Building sophisticated robotic projects at home is becoming a little easier.
Earlier this week, AI Dev Platform Hugging Face released an open AI model of robotics called Smolvla. Trained with a “compatible license” community sharing dataset, Smolvla outperforms much larger models of robotics in both virtual and real-world environments, embracing facial claims.
“Smolvla aims to democratize access to vision language action (VLA) models and accelerate research into generalist robotic agents,” wrote a hugging face in a blog post. “Smolvla is not only a lightweight yet capable model, but also a way to train and evaluate Generalist Robotics (Technologies).”
Smolvla embraces the rapidly expanding efforts of the face to establish an ecosystem of low-cost robotics hardware and software. Last year, the company launched Lerobot, a collection of robot-centric models, datasets and tools. Recently, he embraced Face and acquired Pollen Robot, a French-based robotics startup, and announced several inexpensive robotics systems, including humanoids for purchase.
With a size of 450 million, Smolvla has been trained on data in the Lerobot Community Dataset. This is a specially marked robotics dataset shared by hugging Face’s AI development platform. A parameter, sometimes called a “weight,” is an internal component of the model that derives its behavior.

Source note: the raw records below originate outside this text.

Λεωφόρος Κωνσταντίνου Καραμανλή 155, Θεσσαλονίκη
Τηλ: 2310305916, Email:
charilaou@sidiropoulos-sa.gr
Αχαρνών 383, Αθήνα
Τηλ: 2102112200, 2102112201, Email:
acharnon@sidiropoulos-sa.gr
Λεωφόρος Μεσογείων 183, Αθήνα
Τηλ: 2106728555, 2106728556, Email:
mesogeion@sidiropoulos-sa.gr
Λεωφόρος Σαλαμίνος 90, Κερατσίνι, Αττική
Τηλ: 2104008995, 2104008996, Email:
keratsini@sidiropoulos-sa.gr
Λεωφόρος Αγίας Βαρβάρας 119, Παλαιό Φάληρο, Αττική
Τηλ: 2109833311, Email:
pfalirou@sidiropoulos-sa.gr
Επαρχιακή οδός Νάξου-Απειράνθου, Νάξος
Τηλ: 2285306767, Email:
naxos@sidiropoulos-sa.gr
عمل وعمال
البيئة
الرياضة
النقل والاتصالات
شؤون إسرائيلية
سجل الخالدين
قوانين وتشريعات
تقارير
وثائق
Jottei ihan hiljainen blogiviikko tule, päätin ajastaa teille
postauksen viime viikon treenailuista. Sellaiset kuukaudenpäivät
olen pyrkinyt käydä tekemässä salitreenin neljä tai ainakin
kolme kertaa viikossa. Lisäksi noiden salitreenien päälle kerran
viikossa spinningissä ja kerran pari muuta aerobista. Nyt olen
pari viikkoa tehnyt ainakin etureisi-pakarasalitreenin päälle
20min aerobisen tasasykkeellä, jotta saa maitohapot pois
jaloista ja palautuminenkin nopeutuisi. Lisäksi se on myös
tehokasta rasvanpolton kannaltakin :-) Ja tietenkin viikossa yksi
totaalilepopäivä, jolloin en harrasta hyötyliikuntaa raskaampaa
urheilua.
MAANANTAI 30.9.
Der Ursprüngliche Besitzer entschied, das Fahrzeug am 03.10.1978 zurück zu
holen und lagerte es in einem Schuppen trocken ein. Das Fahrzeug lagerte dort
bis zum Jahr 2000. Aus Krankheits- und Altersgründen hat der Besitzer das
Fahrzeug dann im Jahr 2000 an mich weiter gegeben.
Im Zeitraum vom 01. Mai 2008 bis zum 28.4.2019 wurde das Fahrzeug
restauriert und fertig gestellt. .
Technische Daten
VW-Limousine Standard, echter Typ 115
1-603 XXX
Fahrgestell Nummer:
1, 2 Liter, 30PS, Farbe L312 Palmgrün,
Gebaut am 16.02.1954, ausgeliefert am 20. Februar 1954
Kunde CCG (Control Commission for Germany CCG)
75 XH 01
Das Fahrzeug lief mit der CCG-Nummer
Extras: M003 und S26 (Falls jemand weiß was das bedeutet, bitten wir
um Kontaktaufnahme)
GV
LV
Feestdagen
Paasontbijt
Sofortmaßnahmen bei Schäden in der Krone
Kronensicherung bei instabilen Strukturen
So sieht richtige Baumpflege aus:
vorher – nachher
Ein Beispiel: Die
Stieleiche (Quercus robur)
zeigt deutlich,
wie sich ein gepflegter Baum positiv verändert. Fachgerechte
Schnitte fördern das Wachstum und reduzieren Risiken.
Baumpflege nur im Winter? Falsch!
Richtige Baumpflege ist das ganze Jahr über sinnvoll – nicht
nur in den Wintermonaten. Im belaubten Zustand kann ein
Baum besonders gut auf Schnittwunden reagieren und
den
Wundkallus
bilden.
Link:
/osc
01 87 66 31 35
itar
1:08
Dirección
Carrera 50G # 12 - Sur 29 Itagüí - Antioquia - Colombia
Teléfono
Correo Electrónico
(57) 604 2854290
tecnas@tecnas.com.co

Hugging Face claims that Smolvla is small enough to run on a single consumer GPU, or a MacBook, and can be tested and deployed on “affordable” hardware, including the company’s robotics system.
With an interesting twist, Smolvla also supports “asynchronous inference stacks.” FaceingFace says that models can separate the robot’s actions from the processing of what they see. As the company explains in a blog post, “(b) Because of this separation, robots can respond more quickly in rapidly changing environments.”
Smolvla can be downloaded from the hugging face. Already, users of X claim they used the model to control the third-party robot arm.
It is worth noting that the embracing face is far from the only player in the early open robot races.
Nvidia has a collection of tools for open robotics, and the startup K-scale lab builds components for what is called “open source humanoids.” Other scary companies in this segment include Dyna Robotics, Jeff Bezos-backed physical intelligence, and RLWRLD.